Before making the changes, I have some points.  Especially about your point 
1).


Thanks for all the suggestions for correcting the error cathing.

I am looking into it, and I am very happy that you catch my errors.

No problems.  Code review is always useful!  Pity no one sees all the
bugs I add to the code.


The reason why I did not split up the commit in two, as you have
suggested several times now,
was that I would not have been able to do the return command.

          But that was rubbish thinking!!!

I could have implemented the return command first for all models, and
then afterwards do all the error catching.
That could have made it easy for myself to revert the commits which
only deals with the error catching.
Sigh...., my logic thinking suffers from late night working.
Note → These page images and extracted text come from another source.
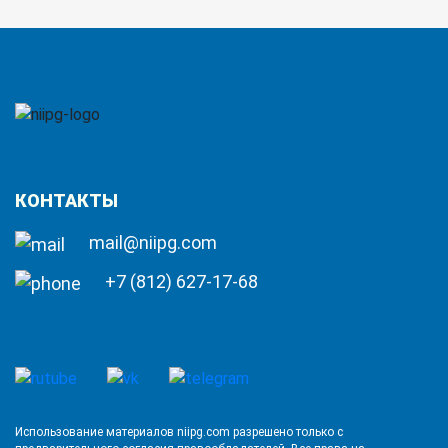
КОНТАКТЫ
mail@niipg.com
+7 (812) 627-17-68
Использование материалов niipg.com разрешено только с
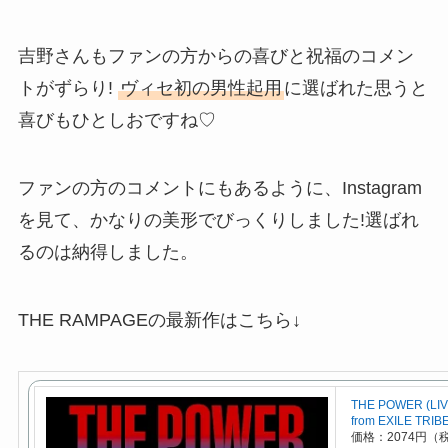
吉野さんもファンの方からの喜びと祝福のコメン
トがずらり!
ヴィセ初の男性起用
に選ばれた思うと
喜びもひとしおですね♡
ファンの方のコメントにもあるように、Instagram
を見て、かなりの美形でびっくりしました!選ばれ
るのは納得しました。
THE RAMPAGEの最新作はこちら↓
THE POWER (LI
from EXILE TRIBE
価格：2074円（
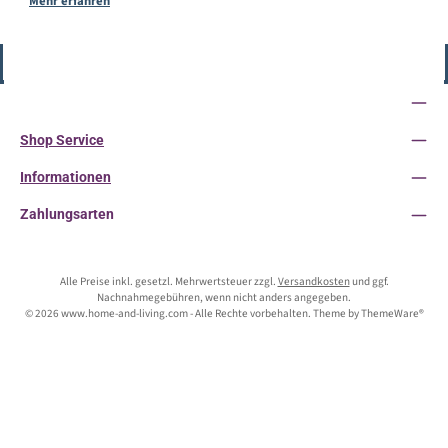
Mehr erfahren
Vertrag widerrufen
Service-Hotline
Shop Service
Informationen
Zahlungsarten
Alle Preise inkl. gesetzl. Mehrwertsteuer zzgl.
Versandkosten
und ggf.
Nachnahmegebühren, wenn nicht anders angegeben.
© 2026 www.home-and-living.com - Alle Rechte vorbehalten. Theme by
ThemeWare®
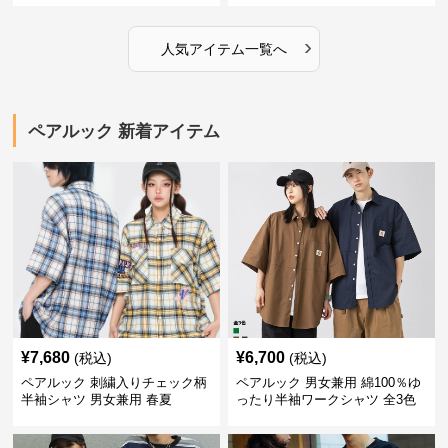
›
人気アイテム一覧へ
ペアルック 新着アイテム
¥
7,680
¥
6,700
(税込)
(税込)
ペアルック 刺繍入りチェック柄
ペアルック 男女兼用 綿100％ゆ
半袖シャツ 男女兼用 春夏
ったり半袖ワークシャツ 全3色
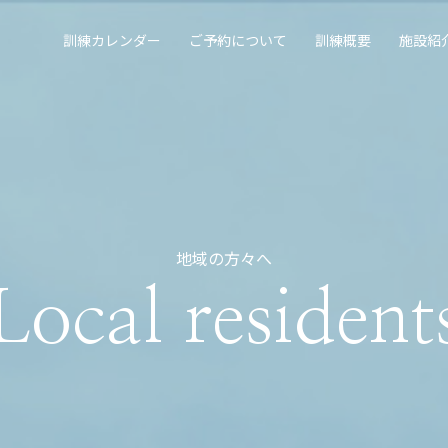
訓練カレンダー
ご予約について
訓練概要
施設紹
地域の方々へ
Local resident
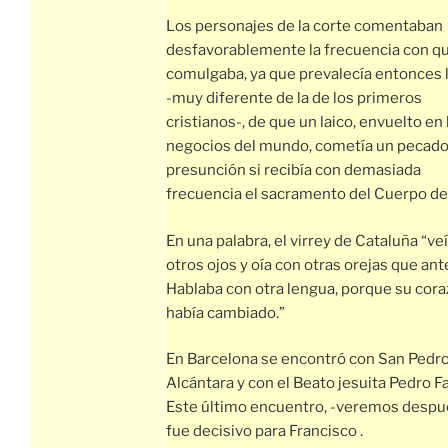
Los personajes de la corte comentaban
desfavorablemente la frecuencia con q
comulgaba, ya que prevalecía entonces l
-muy diferente de la de los primeros
cristianos-, de que un laico, envuelto en 
negocios del mundo, cometía un pecado
presunción si recibía con demasiada
frecuencia el sacramento del Cuerpo de 
En una palabra, el virrey de Cataluña “ve
otros ojos y oía con otras orejas que ant
Hablaba con otra lengua, porque su cor
había cambiado.”
En Barcelona se encontró con San Pedr
Alcántara y con el Beato jesuita Pedro F
Este último encuentro, -veremos despu
fue decisivo para Francisco .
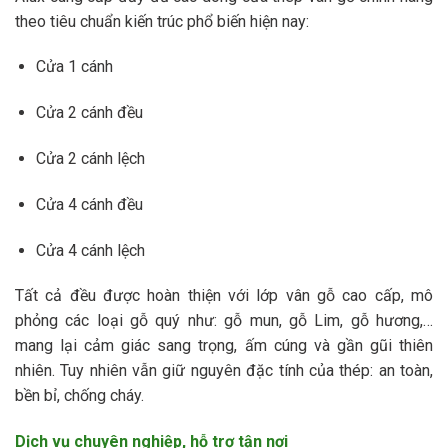
theo tiêu chuẩn kiến trúc phổ biến hiện nay:
Cửa 1 cánh
Cửa 2 cánh đều
Cửa 2 cánh lệch
Cửa 4 cánh đều
Cửa 4 cánh lệch
Tất cả đều được hoàn thiện với lớp vân gỗ cao cấp, mô
phỏng các loại gỗ quý như: gỗ mun, gỗ Lim, gỗ hương,…
mang lại cảm giác sang trọng, ấm cúng và gần gũi thiên
nhiên. Tuy nhiên vẫn giữ nguyên đặc tính của thép: an toàn,
bền bỉ, chống cháy.
Dịch vụ chuyên nghiệp, hỗ trợ tận nơi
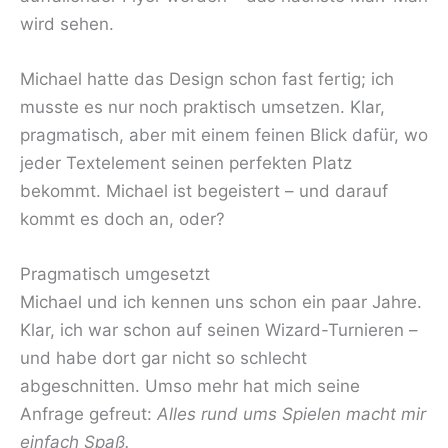
wird sehen.
Michael hatte das Design schon fast fertig; ich
musste es nur noch praktisch umsetzen. Klar,
pragmatisch, aber mit einem feinen Blick dafür, wo
jeder Textelement seinen perfekten Platz
bekommt. Michael ist begeistert – und darauf
kommt es doch an, oder?
Pragmatisch umgesetzt
Michael und ich kennen uns schon ein paar Jahre.
Klar, ich war schon auf seinen Wizard-Turnieren –
und habe dort gar nicht so schlecht
abgeschnitten. Umso mehr hat mich seine
Anfrage gefreut:
Alles rund ums Spielen macht mir
einfach Spaß.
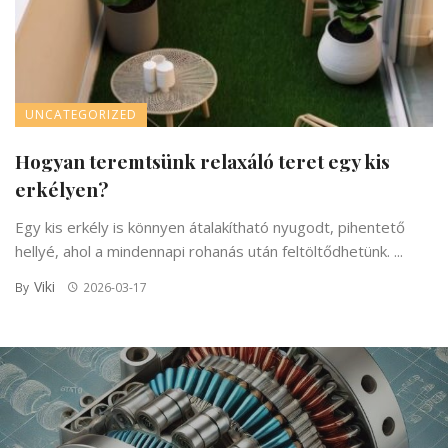
UNCATEGORIZED
Hogyan teremtsünk relaxáló teret egy kis
erkélyen?
Egy kis erkély is könnyen átalakítható nyugodt, pihentető
hellyé, ahol a mindennapi rohanás után feltöltődhetünk. ...
Viki
By
2026-03-17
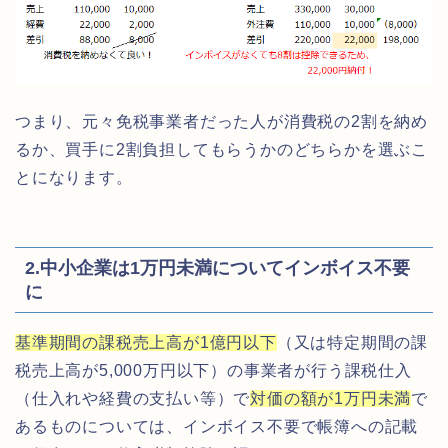
つまり、元々免税事業者だった人が消費税の2割を納め
るか、買手に2割負担してもらうかのどちらかを選ぶこ
とになります。
2.中小企業は1万円未満についてインボイス不要
に
基準期間の課税売上高が1億円以下
（又は特定期間の課
税売上高が5,000万円以下）の事業者が行う課税仕入
（仕入れや経費の支払い等）で
対価の額が1万円未満
で
あるものについては、インボイス不要で帳簿への記載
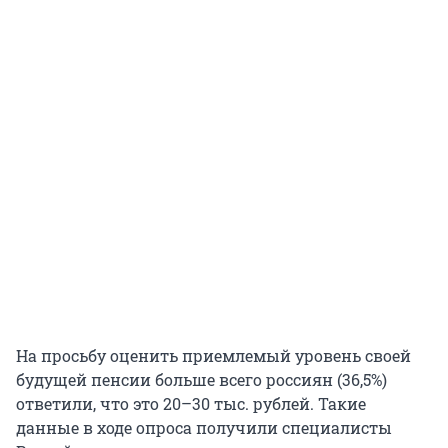
На просьбу оценить приемлемый уровень своей
будущей пенсии больше всего россиян (36,5%)
ответили, что это 20–30 тыс. рублей. Такие
данные в ходе опроса получили специалисты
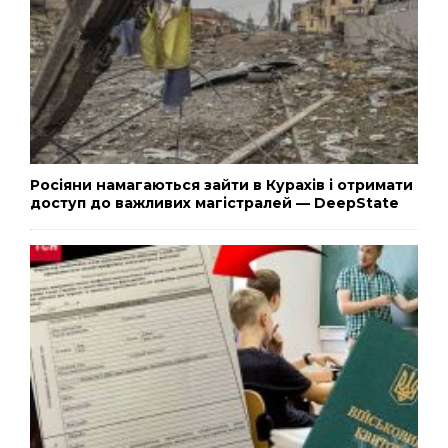
Росіяни намагаються зайти в Курахів і отримати
доступ до важливих магістралей — DeepState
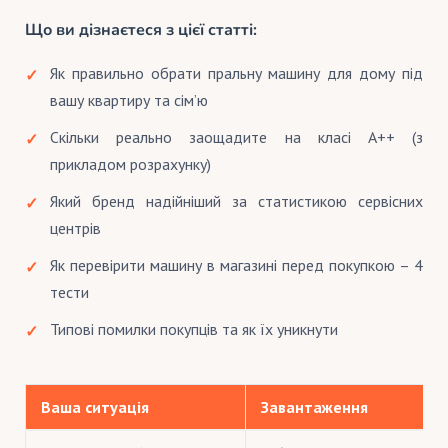
Що ви дізнаєтеся з цієї статті:
Як правильно обрати пральну машину для дому під
вашу квартиру та сім’ю
Скільки реально заощадите на класі A++ (з
прикладом розрахунку)
Який бренд надійніший за статистикою сервісних
центрів
Як перевірити машину в магазині перед покупкою – 4
тести
Типові помилки покупців та як їх уникнути
Ваша ситуація
Завантаження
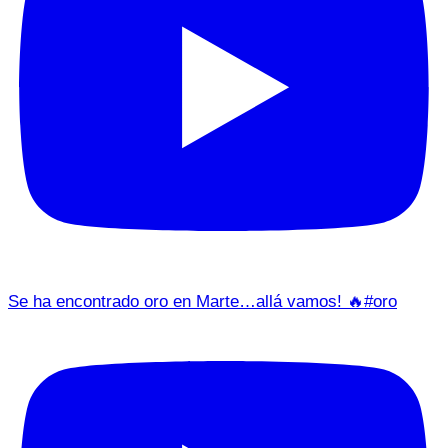
Se ha encontrado oro en Marte…allá vamos! 🔥#oro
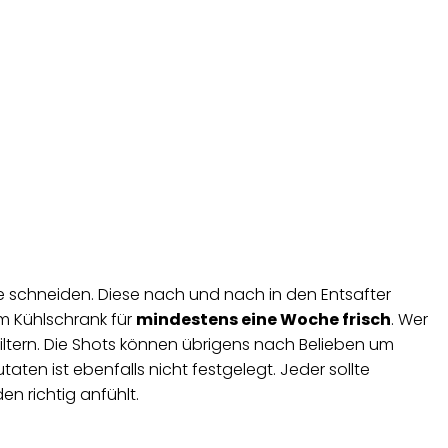
 schneiden. Diese nach und nach in den Entsafter
m Kühlschrank für
mindestens eine Woche frisch
. Wer
iltern. Die Shots können übrigens nach Belieben um
aten ist ebenfalls nicht festgelegt. Jeder sollte
n richtig anfühlt.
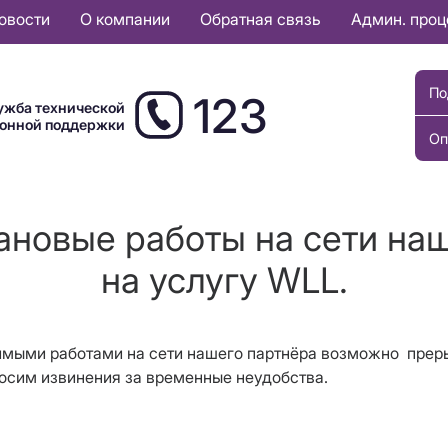
овости
О компании
Обратная связь
Админ. про
По
123
ужба технической
ионной поддержки
Оп
ановые работы на сети на
на услугу WLL.
имыми работами на сети нашего
п
артнёра
возможно
преры
осим извинения за временные неудобства.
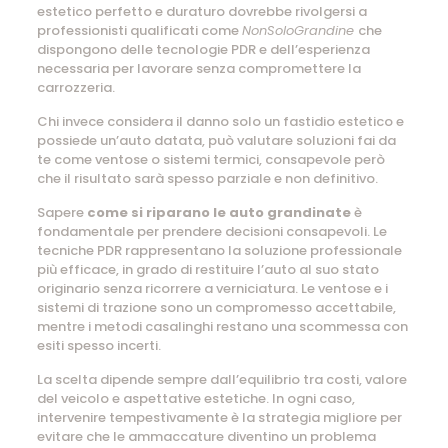
estetico perfetto e duraturo dovrebbe rivolgersi a
professionisti qualificati come
NonSoloGrandine
che
dispongono delle tecnologie PDR e dell’esperienza
necessaria per lavorare senza compromettere la
carrozzeria.
Chi invece considera il danno solo un fastidio estetico e
possiede un’auto datata, può valutare soluzioni fai da
te come ventose o sistemi termici, consapevole però
che il risultato sarà spesso parziale e non definitivo.
Sapere
come si riparano le auto grandinate
è
fondamentale per prendere decisioni consapevoli. Le
tecniche PDR rappresentano la soluzione professionale
più efficace, in grado di restituire l’auto al suo stato
originario senza ricorrere a verniciatura. Le ventose e i
sistemi di trazione sono un compromesso accettabile,
mentre i metodi casalinghi restano una scommessa con
esiti spesso incerti.
La scelta dipende sempre dall’equilibrio tra costi, valore
del veicolo e aspettative estetiche. In ogni caso,
intervenire tempestivamente è la strategia migliore per
evitare che le ammaccature diventino un problema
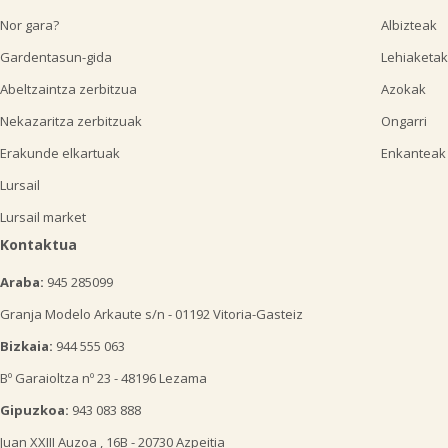
Nor gara?
Albizteak
Gardentasun-gida
Lehiaketak
Abeltzaintza zerbitzua
Azokak
Nekazaritza zerbitzuak
Ongarri
Erakunde elkartuak
Enkanteak
Lursail
Lursail market
Kontaktua
Araba:
945 285099
Granja Modelo Arkaute s/n - 01192 Vitoria-Gasteiz
Bizkaia:
944 555 063
Bº Garaioltza nº 23 - 48196 Lezama
Gipuzkoa:
943 083 888
Juan XXIII Auzoa , 16B - 20730 Azpeitia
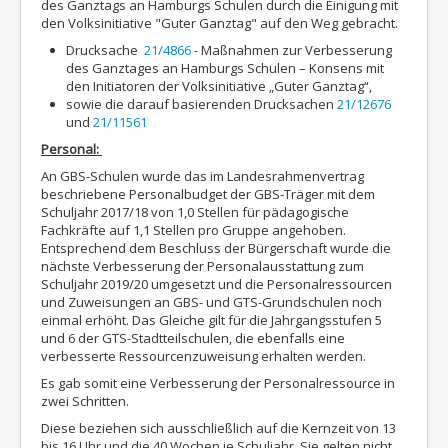
des Ganztags an Hamburgs Schulen durch die Einigung mit
den Volksinitiative "Guter Ganztag" auf den Weg gebracht.
Drucksache
21/4866
- Maßnahmen zur Verbesserung
des Ganztages an Hamburgs Schulen – Konsens mit
den Initiatoren der Volksinitiative „Guter Ganztag“,
sowie die darauf basierenden Drucksachen
21/12676
und
21/11561
Personal:
An GBS-Schulen wurde das im Landesrahmenvertrag
beschriebene Personalbudget der GBS-Träger mit dem
Schuljahr 2017/18 von 1,0 Stellen für pädagogische
Fachkräfte auf 1,1 Stellen pro Gruppe angehoben.
Entsprechend dem Beschluss der Bürgerschaft wurde die
nächste Verbesserung der Personalausstattung zum
Schuljahr 2019/20 umgesetzt und die Personalressourcen
und Zuweisungen an GBS- und GTS-Grundschulen noch
einmal erhöht. Das Gleiche gilt für die Jahrgangsstufen 5
und 6 der GTS-Stadtteilschulen, die ebenfalls eine
verbesserte Ressourcenzuweisung erhalten werden.
Es gab somit eine Verbesserung der Personalressource in
zwei Schritten.
Diese beziehen sich ausschließlich auf die Kernzeit von 13
bis 16 Uhr und die 40 Wochen je Schuljahr. Sie gelten nicht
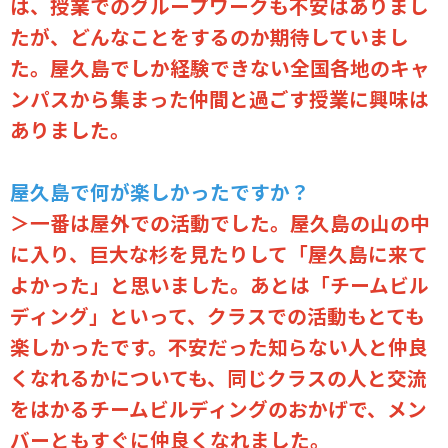
は、授業でのグループワークも不安はありまし
たが、どんなことをするのか期待していまし
た。屋久島でしか経験できない全国各地のキャ
ンパスから集まった仲間と過ごす授業に興味は
ありました。
屋久島で何が楽しかったですか？
＞一番は屋外での活動でした。屋久島の山の中
に入り、巨大な杉を見たりして「屋久島に来て
よかった」と思いました。あとは「チームビル
ディング」といって、クラスでの活動もとても
楽しかったです。不安だった知らない人と仲良
くなれるかについても、同じクラスの人と交流
をはかるチームビルディングのおかげで、メン
バーともすぐに仲良くなれました。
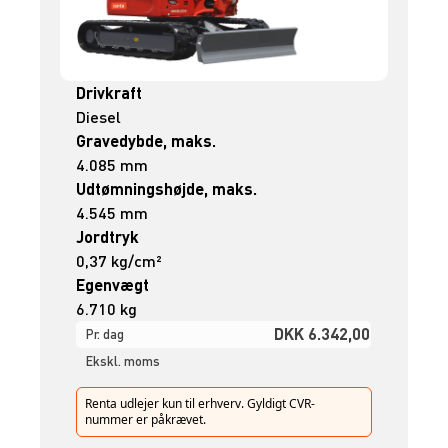
Drivkraft
Diesel
Gravedybde, maks.
4.085 mm
Udtømningshøjde, maks.
4.545 mm
Jordtryk
0,37 kg/cm²
Egenvægt
6.710 kg
DKK 6.342,00
Pr. dag
Ekskl. moms
Renta udlejer kun til erhverv. Gyldigt CVR-
nummer er påkrævet.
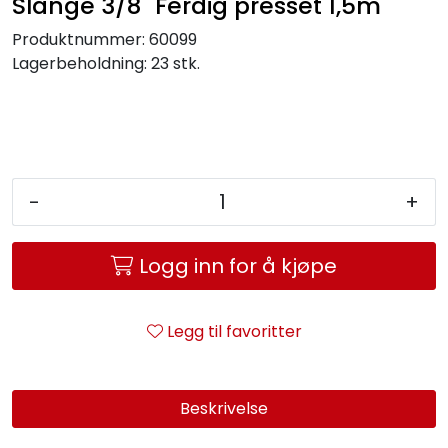
Slange 3/8" Ferdig presset 1,5m
Service og support
Produktnummer:
60099
Lagerbeholdning:
23 stk.
Kontakt oss
-
+
Logg inn for å kjøpe
Legg til favoritter
Beskrivelse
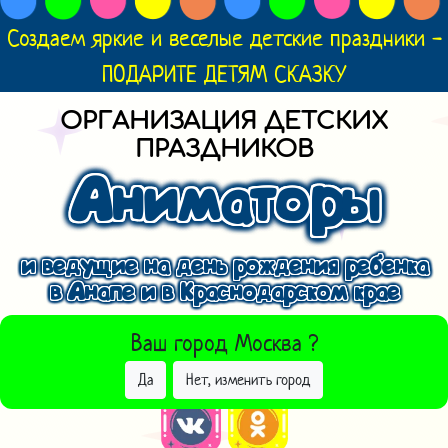
Создаем яркие и веселые детские праздники -
ПОДАРИТЕ ДЕТЯМ СКАЗКУ
ОРГАНИЗАЦИЯ ДЕТСКИХ
ПРАЗДНИКОВ
Аниматоры
и ведущие на день рождения ребенка
в Анапе и в Краснодарском крае
ВЫБРАТЬ ДРУГОЙ ГОРОД
Ваш город
Москва
?
Да
Нет, изменить город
And my
stubbornness have here back-fired.

Oh well, that happens.  The practice with the late night working will
probably be useful when you are into the thesis writing state, so not
all is lost.


And I am also sorry for the trouble this causes, when you have to
review all the commits to be put into the announcement with the list
of code changes.
One can probably not fathom this amount of work, and cursing, before
one have done itself. :-)

Well, if you have time one day and have interest, you could give it a
go yourself, following the instructions at docs/Release_Checklist.
The current relax 3.2.0 CHANGES file is huge right now and it is many
hours of work to sort that one out - deleting insignificant message,
fixing links, spelling mistakes, missing punctuation, capitalisation,
spacing, etc.  The minor releases are always a lot easier.


Allright.

Line-up of work.
1) I will compare with trunk, and I will only implement the error
cathing which was as before.

Actually, you don't have to do this for all.  Implementing 2) below
will mean that most tests will now be redundant and removing them will
make the code faster :)


2) I will add:
# Catch parameter values that will result in no exchange, returning
flat R2eff = R20 lines.
if dw == 0.0 or pA == 1.0 or kex == 0.0:
    return array([R20]*num_points)

This would need some modification for R1rho and when R20A != R20B.
And for models which have different parameter sets.  It might be
possible to come up with some other original parameter checks at the
start so that all the later checks can be eliminated.


3) I will keep this check, as a "last line of defense".
    # Catch errors, taking a sum over array is the fastest way to check for
    # +/- inf (infinity) and nan (not a number).
    if not isfinite(sum(R2eff)):
        R2eff = array([1e100]*num_points)

This is useful.  If an optimisation algorithm hits an Inf or NaN
value, it will often never be able to recover.  Maybe I should have
added such error checking to minfx itself
(https://gna.org/projects/minfx/) as I was developing it (as an aside,
did you know that I spent an entire year of my PhD reading the book
"Numerical optimization" by Nocedal and Wright, implementing each
algorithm one-by-one to learn everything about optimisation so that I
could understand why the other model-free optimisation software was so
often failing).


I hope you can bear with me, and I will again try to switch on the brain. 
:-)

It's ok as everything is in a branch, so there are no breakages in the trunk!